‘Two Kinds of Decay’

    • Anonymous
      July 14, 2008 at 9:10 am

      This looks like a very interesting new memoir, written by a woman hit by severe CIDP in her early 20s. The reviews are good (if not riddled with misinformation — like implying that untreated CIDP is always fatal). Has anyone read it?

      A poet’s quest to capture her excruciating illness.
      By Amanda Fortini (Slate)
      Posted Monday, July 7, 2008, at 6:39 AM ET

      In the predictable universe of the illness memoir, doctors save by diagnosis and fail by misdiagnosis, alleviate symptoms or unintentionally increase them, order too many tests or refuse to test enough. Patients are the authors of these accounts, but physicians are the heroes and villains whose prescriptions (or lack thereof) drive the stereotypical narratives of salvation or sabotage. Sarah Manguso, winner of the Rome Prize and author of two books of poetry, cuts through these conventions in Two Kinds of Decay, a prose chronicle of her harrowing battle with a rare and incurable autoimmune blood disorder. Manguso is the diagnostician here, sizing up the usual doctor-patient drama in the terms she knows best. She suggests that the inevitably conflicted relationship—fraught with tensions and distorted projections—arises from the slippery nature of language, in particular the language used to describe the necessarily subjective experience of bodily pain.

      While a 21-year-old junior at Harvard, Manguso was beset by a perplexing constellation of symptoms: numbness in her hands and feet, feebleness, difficulty breathing. She was diagnosed with chronic idiopathic demyelinating polyradiculoneuropathy—a disease in which rogue antibodies present in one’s blood plasma attack the myelin sheath, the protective and connective covering of one’s nerves. For four years, Manguso suffered numerous episodes of escalating paralysis that could be reversed only through an arduous process called apherisis: Her veins were drained of the offending plasma and infused with new. (Left untreated, the disease progresses to the diaphragm, leading to suffocation and eventual death.)
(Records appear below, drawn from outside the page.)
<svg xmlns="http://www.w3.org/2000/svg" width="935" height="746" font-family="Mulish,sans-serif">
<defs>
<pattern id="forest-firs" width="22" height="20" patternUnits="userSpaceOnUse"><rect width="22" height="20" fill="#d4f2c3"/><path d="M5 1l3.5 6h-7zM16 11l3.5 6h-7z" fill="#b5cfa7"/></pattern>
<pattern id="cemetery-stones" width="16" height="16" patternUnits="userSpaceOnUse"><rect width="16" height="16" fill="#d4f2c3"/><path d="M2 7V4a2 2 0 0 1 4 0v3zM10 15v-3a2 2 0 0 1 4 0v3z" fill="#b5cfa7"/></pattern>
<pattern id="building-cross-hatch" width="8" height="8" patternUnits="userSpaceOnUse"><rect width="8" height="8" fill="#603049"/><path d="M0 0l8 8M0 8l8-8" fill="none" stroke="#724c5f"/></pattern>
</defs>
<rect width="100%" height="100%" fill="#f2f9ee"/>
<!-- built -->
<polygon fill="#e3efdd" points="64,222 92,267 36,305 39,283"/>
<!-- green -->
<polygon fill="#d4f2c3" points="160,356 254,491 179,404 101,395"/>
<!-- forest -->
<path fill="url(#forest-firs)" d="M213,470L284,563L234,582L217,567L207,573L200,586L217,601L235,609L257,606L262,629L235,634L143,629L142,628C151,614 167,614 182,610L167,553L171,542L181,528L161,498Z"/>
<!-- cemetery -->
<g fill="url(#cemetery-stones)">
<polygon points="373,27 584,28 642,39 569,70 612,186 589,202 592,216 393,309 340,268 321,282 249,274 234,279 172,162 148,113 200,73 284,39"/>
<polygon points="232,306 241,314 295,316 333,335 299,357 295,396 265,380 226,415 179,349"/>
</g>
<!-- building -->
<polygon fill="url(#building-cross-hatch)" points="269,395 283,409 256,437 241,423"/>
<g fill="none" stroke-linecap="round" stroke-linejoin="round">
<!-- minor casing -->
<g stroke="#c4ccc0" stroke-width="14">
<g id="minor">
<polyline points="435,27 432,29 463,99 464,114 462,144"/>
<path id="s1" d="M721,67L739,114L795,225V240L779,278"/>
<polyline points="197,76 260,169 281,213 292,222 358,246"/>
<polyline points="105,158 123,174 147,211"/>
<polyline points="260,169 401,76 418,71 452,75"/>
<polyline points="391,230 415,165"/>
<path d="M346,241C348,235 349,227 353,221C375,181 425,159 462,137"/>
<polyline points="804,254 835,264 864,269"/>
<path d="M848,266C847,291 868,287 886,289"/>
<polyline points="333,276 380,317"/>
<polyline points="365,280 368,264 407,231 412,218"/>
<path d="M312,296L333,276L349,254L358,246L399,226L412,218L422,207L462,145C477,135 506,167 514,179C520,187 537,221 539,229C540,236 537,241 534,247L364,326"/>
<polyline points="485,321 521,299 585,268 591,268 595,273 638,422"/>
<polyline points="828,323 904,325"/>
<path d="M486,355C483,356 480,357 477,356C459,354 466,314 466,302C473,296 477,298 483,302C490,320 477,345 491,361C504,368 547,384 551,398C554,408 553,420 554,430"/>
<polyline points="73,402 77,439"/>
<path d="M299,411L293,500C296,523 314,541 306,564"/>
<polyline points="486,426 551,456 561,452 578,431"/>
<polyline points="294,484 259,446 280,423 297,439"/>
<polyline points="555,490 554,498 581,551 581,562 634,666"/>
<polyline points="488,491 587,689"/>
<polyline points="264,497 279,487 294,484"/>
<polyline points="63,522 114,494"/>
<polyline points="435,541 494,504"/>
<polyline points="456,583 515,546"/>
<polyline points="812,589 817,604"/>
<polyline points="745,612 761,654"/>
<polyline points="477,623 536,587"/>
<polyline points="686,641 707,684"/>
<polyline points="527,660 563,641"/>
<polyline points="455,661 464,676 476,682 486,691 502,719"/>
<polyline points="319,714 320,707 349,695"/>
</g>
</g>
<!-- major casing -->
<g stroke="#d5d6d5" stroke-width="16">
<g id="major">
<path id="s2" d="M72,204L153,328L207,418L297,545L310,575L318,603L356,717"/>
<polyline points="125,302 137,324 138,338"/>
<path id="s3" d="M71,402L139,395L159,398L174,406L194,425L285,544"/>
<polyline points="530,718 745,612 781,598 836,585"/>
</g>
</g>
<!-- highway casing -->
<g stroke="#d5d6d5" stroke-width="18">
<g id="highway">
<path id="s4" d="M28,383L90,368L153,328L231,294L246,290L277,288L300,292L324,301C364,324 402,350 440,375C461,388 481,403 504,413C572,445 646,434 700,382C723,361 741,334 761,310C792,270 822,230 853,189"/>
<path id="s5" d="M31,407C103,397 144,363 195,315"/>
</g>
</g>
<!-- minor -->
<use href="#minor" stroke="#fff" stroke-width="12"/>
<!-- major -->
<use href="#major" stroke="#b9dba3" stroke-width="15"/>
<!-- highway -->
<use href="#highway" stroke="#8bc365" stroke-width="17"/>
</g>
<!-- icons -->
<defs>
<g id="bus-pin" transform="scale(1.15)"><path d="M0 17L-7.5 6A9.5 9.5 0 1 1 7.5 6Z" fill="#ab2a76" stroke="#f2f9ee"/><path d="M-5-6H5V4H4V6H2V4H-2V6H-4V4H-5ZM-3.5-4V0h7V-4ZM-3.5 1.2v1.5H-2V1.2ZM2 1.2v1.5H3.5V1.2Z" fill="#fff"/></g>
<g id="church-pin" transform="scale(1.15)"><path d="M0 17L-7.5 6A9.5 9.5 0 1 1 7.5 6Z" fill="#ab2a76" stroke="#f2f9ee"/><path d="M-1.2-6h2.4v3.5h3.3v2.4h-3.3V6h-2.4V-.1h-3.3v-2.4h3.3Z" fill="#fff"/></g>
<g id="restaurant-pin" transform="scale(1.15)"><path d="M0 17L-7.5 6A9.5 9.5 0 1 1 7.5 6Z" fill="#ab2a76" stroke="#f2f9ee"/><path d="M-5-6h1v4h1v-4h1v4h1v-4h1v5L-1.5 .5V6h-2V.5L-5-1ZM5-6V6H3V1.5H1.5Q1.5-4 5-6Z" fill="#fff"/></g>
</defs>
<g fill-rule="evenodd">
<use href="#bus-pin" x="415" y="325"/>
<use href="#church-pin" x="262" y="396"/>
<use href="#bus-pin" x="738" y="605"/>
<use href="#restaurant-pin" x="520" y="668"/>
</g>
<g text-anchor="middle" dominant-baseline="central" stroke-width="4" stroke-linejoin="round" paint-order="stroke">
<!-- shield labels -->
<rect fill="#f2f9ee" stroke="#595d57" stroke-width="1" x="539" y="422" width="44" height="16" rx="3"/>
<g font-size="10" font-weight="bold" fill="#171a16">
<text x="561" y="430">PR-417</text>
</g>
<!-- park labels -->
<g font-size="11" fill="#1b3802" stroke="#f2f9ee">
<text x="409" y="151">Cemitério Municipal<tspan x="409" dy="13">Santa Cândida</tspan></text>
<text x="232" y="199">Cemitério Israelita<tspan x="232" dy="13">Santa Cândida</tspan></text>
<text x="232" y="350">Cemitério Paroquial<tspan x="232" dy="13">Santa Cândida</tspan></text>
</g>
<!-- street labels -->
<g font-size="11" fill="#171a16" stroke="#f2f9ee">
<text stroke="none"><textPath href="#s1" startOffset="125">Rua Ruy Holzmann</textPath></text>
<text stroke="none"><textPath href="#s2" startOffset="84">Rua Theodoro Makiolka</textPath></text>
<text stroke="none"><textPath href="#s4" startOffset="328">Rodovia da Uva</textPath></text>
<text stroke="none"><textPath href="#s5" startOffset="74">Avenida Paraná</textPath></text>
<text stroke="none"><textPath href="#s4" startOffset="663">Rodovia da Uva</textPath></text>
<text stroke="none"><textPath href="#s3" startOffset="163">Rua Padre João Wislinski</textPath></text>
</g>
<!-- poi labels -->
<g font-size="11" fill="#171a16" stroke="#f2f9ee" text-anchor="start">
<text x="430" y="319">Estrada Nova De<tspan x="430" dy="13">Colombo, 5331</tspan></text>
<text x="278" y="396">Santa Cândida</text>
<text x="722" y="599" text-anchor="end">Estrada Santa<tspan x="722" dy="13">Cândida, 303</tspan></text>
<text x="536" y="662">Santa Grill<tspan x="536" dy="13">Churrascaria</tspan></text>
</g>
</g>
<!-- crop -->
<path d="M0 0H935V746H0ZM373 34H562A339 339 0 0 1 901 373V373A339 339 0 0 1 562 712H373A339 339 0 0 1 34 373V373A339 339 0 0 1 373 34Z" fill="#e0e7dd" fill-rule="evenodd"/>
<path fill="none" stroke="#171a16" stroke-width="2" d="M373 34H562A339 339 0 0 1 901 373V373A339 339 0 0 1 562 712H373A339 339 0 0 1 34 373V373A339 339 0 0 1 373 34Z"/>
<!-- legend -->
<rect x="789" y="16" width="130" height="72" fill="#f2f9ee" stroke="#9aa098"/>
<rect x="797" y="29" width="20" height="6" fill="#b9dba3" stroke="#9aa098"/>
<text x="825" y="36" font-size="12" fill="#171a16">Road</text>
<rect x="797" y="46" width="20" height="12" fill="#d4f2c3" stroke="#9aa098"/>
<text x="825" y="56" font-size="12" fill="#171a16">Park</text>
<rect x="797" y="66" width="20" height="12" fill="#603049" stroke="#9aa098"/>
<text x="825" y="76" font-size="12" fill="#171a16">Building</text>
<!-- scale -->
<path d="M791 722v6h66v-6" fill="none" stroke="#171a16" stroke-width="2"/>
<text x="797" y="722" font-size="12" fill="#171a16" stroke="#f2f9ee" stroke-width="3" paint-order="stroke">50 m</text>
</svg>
      Two Kinds of Decay recounts her terrifying ordeal in a series of brief, elliptical vignettes composed of sentences as spare as they are unsparing. Though the overall arc of the story is a conventional one, moving from illness to wellness (Manguso’s disease eventually went into remission), the book is less a sustained narrative than a collection of assorted memories—a reflection, perhaps, of the way the mind records trauma. “There are only a few things to remember now,” Manguso writes, “and the lost things are absolutely, comfortingly gone.”

      http://www.slate.com/id/2194830

    • Anonymous
      July 16, 2008 at 1:41 pm

      havent head of this, but i’ll keep my eyes open for it. it sounds interesting to me because i will see things from both sides, as a patient and as a health care professional. thanks!

    • Anonymous
      July 30, 2009 at 9:42 pm

      I was very surprised to not find more discussion about this book here in this forum. This is an extraordinary book, and it is all about a young woman`s struggle with CIDP. When I found a copy of it at the local library, I sat down and read it on the spot–all of it!! It is a short, highly readable book, with a very interesting way of telling her story. I highly recommend it. BTW, her very serious disease eventually went into remission…

      look up Sarah Manguso on amazon.com or Google. This was just published in 2008.

      -derailleur

    • Anonymous
      July 31, 2009 at 1:40 am

      I will go out and find it. I love a good book especially one that is relevent to me. maybe if enough of us go out and read it we can start a discussion thread on it

    • Anonymous
      August 1, 2009 at 11:34 am

      Just keep in mind, this book is about one person’s experience, views and not researched very well before somethings were written-for example the part about no treatment leads to death-Totally a False statement. I’m not saying its a bad book or anything like that, I just don’t like to see people writing things that just aren’t fully researched and true statements. Enjoy the book.

    • Anonymous
      August 28, 2009 at 5:38 am

      derailleur, Thanks for bringing this thread back up. I too was surprised a year ago at the lack of interest on the forums in a memoir about CIDP by an award-winning poet. There is so little published information about this disease, I thought everyone would want to know that a book about it was getting huge attention outside the medical world

      I got a copy of the book as soon as I could, and like you, read it in one sitting. I thought it was beautiful. The writing was incredible and honest, and it’s a story all of us can relate to in one way or another. I hope more people read it. I’ve even recommended it to people who have nothing to do with the disease.